In 1980 a group of 37 protesters in Guatemala –primarily indigenous Mayans, poor farmers and some university students, occupied the Spanish Embassy in Guatemala City to denounce ongoing military repression by the Guatemalan state against their communities.
Police Chief of Guatemala City at the time, Pedro García Arredondo, ordered that the embassy be set on fire. All 37 protesters, and the Spanish counsel, perished.
A Guatemalan court will open a trial on Wednesday against Arrendondo, for causing the deaths of 37 peaceful protesters.
Nobel Peace Prize winner Rigoberta Menchú Tum, is following the case closely. Her father was one of the 37.

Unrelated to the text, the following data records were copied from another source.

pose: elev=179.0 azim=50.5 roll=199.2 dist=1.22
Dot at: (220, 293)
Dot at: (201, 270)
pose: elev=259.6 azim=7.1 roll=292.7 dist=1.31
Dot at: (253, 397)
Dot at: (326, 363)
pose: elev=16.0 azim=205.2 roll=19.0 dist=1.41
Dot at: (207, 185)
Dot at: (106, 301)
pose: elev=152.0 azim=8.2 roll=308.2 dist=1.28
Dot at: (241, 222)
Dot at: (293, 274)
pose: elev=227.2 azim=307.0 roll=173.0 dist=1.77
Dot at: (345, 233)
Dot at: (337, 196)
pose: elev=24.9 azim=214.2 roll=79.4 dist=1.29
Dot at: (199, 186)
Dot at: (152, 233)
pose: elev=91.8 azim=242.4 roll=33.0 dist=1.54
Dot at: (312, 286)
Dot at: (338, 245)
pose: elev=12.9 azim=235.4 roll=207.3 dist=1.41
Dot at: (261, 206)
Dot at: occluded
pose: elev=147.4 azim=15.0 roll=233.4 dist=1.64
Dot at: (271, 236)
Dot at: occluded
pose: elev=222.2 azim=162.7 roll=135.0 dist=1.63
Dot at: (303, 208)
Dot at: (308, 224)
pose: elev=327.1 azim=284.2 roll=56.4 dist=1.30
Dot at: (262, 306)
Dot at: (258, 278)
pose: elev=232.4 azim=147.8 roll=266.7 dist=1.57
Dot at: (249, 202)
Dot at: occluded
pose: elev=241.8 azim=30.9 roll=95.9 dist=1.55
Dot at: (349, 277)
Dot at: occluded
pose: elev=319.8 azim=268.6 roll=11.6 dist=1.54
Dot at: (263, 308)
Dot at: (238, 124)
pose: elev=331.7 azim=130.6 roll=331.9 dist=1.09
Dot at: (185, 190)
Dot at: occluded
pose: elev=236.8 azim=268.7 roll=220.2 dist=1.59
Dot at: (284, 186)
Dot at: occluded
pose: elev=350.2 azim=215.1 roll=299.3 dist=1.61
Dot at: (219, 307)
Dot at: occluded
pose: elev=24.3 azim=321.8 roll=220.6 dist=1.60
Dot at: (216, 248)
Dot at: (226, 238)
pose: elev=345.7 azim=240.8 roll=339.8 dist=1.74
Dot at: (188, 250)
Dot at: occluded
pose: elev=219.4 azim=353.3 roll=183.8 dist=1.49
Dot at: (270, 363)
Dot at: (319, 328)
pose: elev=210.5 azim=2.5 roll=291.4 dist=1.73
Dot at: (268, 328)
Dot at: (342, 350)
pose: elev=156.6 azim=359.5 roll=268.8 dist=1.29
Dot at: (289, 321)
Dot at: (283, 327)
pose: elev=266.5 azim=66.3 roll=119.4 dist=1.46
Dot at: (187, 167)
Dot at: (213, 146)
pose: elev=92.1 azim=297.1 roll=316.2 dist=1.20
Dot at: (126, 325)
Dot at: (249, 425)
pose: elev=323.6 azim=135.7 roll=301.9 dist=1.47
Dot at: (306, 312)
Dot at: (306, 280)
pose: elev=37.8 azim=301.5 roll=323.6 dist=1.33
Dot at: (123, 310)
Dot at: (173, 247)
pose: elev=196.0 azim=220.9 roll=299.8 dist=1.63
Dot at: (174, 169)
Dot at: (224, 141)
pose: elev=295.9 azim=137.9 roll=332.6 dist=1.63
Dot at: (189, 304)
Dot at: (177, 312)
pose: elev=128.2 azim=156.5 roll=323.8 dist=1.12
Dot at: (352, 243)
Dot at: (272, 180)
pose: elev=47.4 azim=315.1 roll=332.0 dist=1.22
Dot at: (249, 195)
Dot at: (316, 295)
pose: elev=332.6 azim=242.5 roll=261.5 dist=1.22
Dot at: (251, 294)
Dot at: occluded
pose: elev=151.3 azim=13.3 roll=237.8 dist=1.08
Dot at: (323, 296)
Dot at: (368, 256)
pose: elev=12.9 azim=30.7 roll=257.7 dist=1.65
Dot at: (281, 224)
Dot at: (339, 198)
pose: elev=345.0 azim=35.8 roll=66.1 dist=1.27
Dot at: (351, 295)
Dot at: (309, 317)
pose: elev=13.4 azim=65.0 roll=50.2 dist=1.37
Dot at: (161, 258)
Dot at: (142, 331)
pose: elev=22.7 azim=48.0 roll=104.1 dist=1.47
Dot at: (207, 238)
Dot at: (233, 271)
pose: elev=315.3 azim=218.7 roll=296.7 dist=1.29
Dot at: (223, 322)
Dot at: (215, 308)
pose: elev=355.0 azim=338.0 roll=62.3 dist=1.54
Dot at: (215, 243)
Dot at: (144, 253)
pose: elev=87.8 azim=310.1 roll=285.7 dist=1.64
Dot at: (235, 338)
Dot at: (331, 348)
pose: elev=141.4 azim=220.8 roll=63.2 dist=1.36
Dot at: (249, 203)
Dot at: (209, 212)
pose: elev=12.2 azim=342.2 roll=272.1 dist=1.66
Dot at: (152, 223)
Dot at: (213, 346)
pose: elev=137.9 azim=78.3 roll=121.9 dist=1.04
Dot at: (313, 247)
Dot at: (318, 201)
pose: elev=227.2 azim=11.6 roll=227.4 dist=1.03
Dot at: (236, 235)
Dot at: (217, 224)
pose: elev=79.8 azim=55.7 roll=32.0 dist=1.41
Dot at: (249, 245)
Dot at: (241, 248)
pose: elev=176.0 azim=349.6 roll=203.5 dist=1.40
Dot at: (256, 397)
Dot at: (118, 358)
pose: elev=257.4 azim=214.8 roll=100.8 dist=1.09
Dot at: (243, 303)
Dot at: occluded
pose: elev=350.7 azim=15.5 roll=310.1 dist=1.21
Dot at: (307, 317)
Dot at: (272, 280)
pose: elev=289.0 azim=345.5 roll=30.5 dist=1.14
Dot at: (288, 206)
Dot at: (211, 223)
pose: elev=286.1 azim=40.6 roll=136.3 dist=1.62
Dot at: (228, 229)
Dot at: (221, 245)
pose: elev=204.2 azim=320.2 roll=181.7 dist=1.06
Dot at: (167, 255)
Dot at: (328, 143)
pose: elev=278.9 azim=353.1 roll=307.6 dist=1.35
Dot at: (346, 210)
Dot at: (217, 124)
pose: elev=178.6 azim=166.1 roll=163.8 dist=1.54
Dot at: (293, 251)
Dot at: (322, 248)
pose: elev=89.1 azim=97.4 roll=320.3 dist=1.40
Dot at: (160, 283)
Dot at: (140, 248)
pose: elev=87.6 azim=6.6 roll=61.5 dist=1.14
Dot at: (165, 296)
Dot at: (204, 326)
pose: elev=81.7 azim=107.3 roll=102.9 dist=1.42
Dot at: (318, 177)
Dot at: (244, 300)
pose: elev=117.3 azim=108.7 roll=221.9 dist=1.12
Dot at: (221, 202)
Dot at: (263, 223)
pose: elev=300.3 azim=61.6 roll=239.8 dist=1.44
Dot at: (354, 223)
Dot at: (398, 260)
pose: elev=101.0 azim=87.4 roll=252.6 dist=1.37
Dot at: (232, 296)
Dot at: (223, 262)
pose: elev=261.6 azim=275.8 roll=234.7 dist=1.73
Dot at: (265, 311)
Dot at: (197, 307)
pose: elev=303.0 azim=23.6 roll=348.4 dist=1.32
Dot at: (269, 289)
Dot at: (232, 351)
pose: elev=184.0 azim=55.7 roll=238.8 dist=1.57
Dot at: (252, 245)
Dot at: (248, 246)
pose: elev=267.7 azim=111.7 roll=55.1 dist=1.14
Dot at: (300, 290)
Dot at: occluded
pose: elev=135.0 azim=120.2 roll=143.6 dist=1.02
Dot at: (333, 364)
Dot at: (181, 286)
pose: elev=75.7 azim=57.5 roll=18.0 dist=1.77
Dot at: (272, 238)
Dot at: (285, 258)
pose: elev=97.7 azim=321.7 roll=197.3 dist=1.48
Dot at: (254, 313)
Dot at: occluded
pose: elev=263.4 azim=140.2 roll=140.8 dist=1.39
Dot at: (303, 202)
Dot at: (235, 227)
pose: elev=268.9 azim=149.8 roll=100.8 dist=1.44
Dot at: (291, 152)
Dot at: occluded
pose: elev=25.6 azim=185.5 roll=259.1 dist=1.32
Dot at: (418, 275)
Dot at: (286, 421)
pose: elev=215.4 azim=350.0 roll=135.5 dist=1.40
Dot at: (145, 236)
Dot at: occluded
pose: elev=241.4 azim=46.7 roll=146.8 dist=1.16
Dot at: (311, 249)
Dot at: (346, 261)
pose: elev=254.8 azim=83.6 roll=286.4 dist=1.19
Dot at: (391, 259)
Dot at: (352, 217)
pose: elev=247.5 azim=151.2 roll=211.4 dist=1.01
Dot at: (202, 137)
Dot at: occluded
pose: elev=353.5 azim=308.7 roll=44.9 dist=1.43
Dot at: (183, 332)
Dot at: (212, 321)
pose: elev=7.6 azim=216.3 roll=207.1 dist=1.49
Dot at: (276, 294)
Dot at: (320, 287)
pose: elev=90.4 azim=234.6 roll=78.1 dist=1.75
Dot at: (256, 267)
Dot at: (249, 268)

On learning that charges would finally be brought against Arrendondo, she said, “Our emotion right now is happiness, because we’ve had a lot of patience. ”
She and others have been struggling for decades to see justice take its course.
Arredondo, who is currently in prison, headed the National Police from 1974-1982. He was arrested in 2011 and convicted the following year on charges that he kidnapped, tortured and murdered a student, Edgar Sans Calito, in 1981. He was sentenced to 70 years in prison.
The court hearing the embassy case is the same tribunal that is charged with the ongoing genocide case against former dictator Efraín Ríos Montt. In a historical ruling in May 2013, Ríos Montt was convicted of genocide charges and crimes against humanity, and sentenced to 80 years in prison. The verdict was considered a landmark victory for the mostly indigenous Mayan victims of Ríos Montt’s brutal and brief rule in the early 1980s, two years after the embassy fire. But that victory was short-lived, as Guatemala’s Constitutional Court struck down the genocide verdict on a technicality a few days later.
Human rights groups have called the embassy attack one of the worst atrocities committed by the armed forces during the civil war, which lasted from 1960-1996. More than 200,000 people were killed or disappeared during the war, according to the United Nations.
“We want them to give us the opportunity to close a chapter that’s been open for 34 years, because I’m completely convinced that if we don’t close the open wounds that thousands of Guatemalans still have, it will be difficult to create peace,” said Menchú, a plaintiff in the case.
The only person to survive the embassy fire and its aftermath was then-Ambassador Máximo Cajal, from Spain. An indigenous protester survived the fire, but was later kidnapped from the hospital and murdered. His body was dumped on the campus of the San Carlos University.
Cajal died last April, but his testimony in the case has been documented in order to present it at trial, Menchú said.